**** EXTRAIT DU DOCUMENT ****
Selon Chloé Freslon, présidente et fondatrice de URelles, on assiste à une récupération de l’EDI par les partis politiques, ce qui influence directement les marques dans leur adoption ou réduction de ces mesures. «Les changements qui sont faits dans les entreprises sont directement liés à l’orientation politique de leurs consommateur·rices», affirme-t-elle. Autrement dit, une marque comme Harley-Davidson n’a pas nécessairement intérêt à promouvoir les droits des personnes LGBTQ+, mettons.
Chloé Freslon
En photo : Chloé Freslon

Mais c’est aussi que l’EDI est en quelque sorte victime de son ascension fulgurante. Il faut l’avouer, au Québec, avant 2020, on était sans doute plus nombreux·ses à penser que l’EDI était un modèle de char qu’un outil de saine gestion d’entreprise. Puis, d’un coup, après le meurtre de George Floyd, les questions d’équité, de diversité et d’inclusion sont devenues un sujet central dans le débat public. Tout le monde voulait faire sa part, et vite. Parfois même trop vite.

«En prenant conscience de l’ampleur des inégalités, de la sous-employabilité et des grandes discriminations vécues par certains groupes, des entreprises ont mis en place des mesures audacieuses sans tenir compte de l’acceptabilité sociale ou des employé·es», constate Chloé Freslon. En conséquence, au fur et à mesure que l’on construit l’EDI, il faut déconstruire les fausses idées que les gens s’en font, comme celles qui prétendent que les immigrant·es nous volent nos jobs et les personnes trans endoctrinent nos enfants.

Parce que même une mesure tout à fait banale pour certain·es peut en déstabiliser d’autres. «Je me souviens du cas d’une manufacture dont l’équipe administrative avait pris la décision d’ajouter les pronoms dans les signatures de courriel, rapporte Chloé. Pour la direction, cela s’inscrivait dans une démarche inclusive, mais pour des employé·es de l’usine, cela arrivait comme un cheveu sur la soupe, sans que la réalité de leur quotidien n'ait été prise en compte.»

Cela montre qu’il est crucial d’avancer ensemble. Plutôt que d’agir précipitamment, les entreprises doivent opter pour des initiatives auxquelles elles croient vraiment, prendre le temps de les expliquer à leurs équipes et de les adapter aux réalités de chacun·e. C’est en faisant l’effort d’accompagner et d’éduquer qu’on peut éviter les insécurités et transformer l’incompréhension en véritable ouverture.
****
### COURT EXERCICE 1
Transcrivez à l'identique le passage de l'extrait sur l'EDI en entreprise qui commence par les mots contenant « Cela montre qu’il » et s'achève sur « en véritable ouverture. ».
### COURT EXERCICE 2
D'après l'extrait sur l'EDI en entreprise, quelle décision l'équipe administrative d'une manufacture avait-elle prise ?
**** DONNÉES FOURNIES ****
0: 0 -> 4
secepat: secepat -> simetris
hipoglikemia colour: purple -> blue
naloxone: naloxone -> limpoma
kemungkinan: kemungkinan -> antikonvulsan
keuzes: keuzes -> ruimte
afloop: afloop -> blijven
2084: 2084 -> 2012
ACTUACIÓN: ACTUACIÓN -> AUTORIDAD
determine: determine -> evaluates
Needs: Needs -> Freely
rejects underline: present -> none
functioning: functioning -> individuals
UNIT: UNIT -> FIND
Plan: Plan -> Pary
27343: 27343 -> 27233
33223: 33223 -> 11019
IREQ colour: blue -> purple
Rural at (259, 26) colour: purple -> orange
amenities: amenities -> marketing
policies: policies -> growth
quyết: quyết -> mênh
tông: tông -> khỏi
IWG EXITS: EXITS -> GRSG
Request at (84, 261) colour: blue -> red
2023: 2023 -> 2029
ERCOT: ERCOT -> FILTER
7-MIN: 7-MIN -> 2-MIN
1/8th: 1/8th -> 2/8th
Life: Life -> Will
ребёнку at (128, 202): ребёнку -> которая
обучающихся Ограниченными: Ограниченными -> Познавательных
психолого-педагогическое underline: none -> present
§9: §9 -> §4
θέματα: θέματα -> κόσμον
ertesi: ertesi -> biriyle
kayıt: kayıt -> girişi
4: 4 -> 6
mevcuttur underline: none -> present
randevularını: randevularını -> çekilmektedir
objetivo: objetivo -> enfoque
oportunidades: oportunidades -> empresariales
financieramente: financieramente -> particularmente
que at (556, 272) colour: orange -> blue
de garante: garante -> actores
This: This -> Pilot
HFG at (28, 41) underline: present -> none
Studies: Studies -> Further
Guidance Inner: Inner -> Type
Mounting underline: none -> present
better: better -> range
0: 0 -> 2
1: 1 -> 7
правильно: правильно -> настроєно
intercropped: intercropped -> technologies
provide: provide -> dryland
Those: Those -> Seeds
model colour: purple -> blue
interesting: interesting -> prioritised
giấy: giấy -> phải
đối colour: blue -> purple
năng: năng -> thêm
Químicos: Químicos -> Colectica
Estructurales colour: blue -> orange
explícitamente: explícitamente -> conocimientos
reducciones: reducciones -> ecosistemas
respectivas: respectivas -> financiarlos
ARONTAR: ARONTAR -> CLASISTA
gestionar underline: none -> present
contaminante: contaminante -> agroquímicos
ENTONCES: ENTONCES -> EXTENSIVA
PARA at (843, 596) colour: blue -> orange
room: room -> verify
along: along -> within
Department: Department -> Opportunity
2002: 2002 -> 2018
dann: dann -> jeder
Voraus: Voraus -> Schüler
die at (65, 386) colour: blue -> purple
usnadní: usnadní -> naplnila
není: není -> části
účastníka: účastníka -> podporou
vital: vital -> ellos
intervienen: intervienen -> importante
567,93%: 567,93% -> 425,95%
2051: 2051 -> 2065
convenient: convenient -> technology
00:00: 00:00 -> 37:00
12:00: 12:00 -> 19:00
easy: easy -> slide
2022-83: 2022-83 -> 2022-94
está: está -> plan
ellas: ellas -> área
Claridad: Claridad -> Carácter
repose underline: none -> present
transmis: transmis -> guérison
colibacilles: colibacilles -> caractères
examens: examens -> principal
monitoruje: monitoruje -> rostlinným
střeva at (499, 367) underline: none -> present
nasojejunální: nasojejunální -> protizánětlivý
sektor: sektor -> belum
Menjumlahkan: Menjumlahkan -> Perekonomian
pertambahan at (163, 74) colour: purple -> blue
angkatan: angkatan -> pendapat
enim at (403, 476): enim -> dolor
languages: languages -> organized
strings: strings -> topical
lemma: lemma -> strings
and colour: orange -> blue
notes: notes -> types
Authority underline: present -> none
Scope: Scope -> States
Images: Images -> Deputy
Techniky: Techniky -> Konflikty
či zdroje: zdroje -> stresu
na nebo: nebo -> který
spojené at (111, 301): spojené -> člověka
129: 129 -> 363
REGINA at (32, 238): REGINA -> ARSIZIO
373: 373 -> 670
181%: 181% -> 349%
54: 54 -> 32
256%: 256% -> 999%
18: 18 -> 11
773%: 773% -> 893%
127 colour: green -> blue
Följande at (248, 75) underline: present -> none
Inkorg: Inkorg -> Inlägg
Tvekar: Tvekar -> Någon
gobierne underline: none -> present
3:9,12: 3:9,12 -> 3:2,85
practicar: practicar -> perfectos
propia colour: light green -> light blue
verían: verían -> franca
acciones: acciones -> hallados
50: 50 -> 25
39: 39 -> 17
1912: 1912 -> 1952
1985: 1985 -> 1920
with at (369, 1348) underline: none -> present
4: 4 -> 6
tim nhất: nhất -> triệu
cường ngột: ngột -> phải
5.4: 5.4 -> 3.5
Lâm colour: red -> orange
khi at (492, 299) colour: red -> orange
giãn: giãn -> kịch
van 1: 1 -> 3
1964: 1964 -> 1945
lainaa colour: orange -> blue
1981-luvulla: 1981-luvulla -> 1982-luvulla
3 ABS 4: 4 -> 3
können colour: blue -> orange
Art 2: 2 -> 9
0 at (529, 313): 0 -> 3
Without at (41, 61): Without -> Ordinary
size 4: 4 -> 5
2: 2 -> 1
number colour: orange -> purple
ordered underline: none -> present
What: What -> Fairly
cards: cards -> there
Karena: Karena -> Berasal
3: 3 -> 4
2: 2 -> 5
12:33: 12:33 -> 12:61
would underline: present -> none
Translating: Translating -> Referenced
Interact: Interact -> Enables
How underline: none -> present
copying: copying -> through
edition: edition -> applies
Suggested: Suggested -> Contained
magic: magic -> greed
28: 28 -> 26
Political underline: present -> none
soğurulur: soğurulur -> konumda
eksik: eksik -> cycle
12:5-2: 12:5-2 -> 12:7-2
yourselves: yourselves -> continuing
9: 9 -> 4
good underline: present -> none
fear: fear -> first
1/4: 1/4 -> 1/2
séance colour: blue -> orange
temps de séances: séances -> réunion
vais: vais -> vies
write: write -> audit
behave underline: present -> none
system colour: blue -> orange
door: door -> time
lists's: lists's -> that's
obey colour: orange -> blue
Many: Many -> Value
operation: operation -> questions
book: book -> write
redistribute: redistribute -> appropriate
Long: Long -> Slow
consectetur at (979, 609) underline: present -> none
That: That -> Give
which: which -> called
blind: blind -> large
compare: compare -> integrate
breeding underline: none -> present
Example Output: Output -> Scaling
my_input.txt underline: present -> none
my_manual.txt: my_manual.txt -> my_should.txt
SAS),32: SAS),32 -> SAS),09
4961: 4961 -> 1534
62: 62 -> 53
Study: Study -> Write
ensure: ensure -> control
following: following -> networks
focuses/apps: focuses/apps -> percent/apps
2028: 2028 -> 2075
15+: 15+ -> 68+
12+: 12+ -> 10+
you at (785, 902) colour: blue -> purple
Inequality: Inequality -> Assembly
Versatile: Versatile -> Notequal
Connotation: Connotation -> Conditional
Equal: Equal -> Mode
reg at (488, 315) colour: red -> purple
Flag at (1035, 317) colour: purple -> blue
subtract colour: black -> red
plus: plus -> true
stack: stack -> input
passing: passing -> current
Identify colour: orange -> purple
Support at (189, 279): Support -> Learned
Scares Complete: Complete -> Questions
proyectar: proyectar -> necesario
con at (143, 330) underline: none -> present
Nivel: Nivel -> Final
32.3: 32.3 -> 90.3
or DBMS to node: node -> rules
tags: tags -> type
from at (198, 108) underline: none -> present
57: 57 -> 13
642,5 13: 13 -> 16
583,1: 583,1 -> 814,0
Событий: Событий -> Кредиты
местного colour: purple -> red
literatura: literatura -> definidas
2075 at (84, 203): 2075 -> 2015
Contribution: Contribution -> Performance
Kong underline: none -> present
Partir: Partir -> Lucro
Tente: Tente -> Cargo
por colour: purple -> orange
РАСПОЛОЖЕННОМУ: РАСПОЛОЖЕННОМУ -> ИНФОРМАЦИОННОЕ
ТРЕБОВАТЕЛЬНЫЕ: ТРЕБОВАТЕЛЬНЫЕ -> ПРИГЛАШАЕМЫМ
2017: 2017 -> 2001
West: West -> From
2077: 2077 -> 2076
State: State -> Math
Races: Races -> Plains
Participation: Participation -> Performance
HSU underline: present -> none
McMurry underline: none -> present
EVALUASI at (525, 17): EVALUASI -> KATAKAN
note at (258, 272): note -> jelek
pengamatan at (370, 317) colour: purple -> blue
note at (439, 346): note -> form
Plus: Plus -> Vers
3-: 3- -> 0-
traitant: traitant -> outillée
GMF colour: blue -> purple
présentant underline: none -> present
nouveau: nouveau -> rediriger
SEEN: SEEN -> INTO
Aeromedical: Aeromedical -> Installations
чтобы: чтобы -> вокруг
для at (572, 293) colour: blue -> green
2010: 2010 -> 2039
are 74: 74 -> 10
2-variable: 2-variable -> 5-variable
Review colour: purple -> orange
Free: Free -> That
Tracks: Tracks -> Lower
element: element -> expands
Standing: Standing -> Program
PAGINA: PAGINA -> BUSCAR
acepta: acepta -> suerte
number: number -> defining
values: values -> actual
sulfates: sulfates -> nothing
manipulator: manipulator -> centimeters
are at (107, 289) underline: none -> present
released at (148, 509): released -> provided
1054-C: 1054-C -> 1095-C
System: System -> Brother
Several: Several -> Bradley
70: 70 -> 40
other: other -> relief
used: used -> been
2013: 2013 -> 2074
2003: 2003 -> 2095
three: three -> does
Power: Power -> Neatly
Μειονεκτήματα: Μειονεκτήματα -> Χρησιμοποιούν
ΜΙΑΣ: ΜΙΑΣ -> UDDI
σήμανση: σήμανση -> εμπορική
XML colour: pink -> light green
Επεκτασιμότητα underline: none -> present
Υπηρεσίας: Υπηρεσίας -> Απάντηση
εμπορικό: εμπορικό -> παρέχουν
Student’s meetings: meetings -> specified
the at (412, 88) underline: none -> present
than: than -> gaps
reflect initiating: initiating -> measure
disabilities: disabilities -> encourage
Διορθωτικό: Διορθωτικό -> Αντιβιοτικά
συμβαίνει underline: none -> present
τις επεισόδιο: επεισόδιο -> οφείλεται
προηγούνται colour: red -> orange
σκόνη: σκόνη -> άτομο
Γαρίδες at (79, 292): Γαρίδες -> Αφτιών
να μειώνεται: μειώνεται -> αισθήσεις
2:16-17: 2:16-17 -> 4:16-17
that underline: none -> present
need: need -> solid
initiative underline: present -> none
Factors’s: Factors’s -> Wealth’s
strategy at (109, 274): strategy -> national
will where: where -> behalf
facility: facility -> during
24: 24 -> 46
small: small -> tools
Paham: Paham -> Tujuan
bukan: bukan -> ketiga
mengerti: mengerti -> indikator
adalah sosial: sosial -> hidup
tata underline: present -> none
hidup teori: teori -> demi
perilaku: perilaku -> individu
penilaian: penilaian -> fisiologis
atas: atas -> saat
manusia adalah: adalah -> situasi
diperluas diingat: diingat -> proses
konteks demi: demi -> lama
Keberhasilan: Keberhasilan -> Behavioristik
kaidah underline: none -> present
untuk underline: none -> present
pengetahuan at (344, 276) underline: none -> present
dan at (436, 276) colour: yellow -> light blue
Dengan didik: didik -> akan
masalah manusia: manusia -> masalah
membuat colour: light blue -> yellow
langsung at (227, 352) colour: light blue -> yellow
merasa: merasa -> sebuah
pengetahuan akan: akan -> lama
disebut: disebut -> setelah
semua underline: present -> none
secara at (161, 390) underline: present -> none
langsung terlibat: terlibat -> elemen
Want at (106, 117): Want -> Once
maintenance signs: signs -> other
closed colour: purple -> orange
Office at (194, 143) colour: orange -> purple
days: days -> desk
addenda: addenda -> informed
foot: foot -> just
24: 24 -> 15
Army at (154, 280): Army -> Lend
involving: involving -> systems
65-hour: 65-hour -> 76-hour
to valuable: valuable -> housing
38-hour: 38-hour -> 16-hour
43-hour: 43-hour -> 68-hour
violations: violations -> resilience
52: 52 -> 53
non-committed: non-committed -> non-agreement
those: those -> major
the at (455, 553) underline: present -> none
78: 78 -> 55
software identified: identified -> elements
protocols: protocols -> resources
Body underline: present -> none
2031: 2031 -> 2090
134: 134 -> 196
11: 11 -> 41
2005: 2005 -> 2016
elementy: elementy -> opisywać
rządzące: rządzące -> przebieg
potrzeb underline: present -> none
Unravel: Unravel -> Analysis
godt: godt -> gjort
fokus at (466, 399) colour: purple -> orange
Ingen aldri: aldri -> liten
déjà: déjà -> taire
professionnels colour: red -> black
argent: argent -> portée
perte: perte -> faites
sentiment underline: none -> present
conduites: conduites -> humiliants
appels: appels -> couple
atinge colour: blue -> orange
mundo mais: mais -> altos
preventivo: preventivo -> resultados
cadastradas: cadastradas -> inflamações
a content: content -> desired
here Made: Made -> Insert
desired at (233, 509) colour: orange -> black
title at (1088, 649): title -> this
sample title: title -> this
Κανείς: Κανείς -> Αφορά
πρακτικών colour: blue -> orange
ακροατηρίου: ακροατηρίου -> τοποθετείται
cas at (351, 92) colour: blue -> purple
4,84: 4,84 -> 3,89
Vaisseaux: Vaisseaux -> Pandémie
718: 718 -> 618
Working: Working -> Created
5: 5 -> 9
****
### RÉSULTAT DE LA TÂCHE 1
Cela montre qu’il est crucial d’avancer ensemble. Plutôt que d’agir précipitamment, les entreprises doivent opter pour des initiatives auxquelles elles croient vraiment, prendre le temps de les expliquer à leurs équipes et de les adapter aux réalités de chacun·e. C’est en faisant l’effort d’accompagner et d’éduquer qu’on peut éviter les insécurités et transformer l’incompréhension en véritable ouverture.

### RÉSULTAT DE LA TÂCHE 2
Elle avait décidé d'ajouter les pronoms dans les signatures de courriel.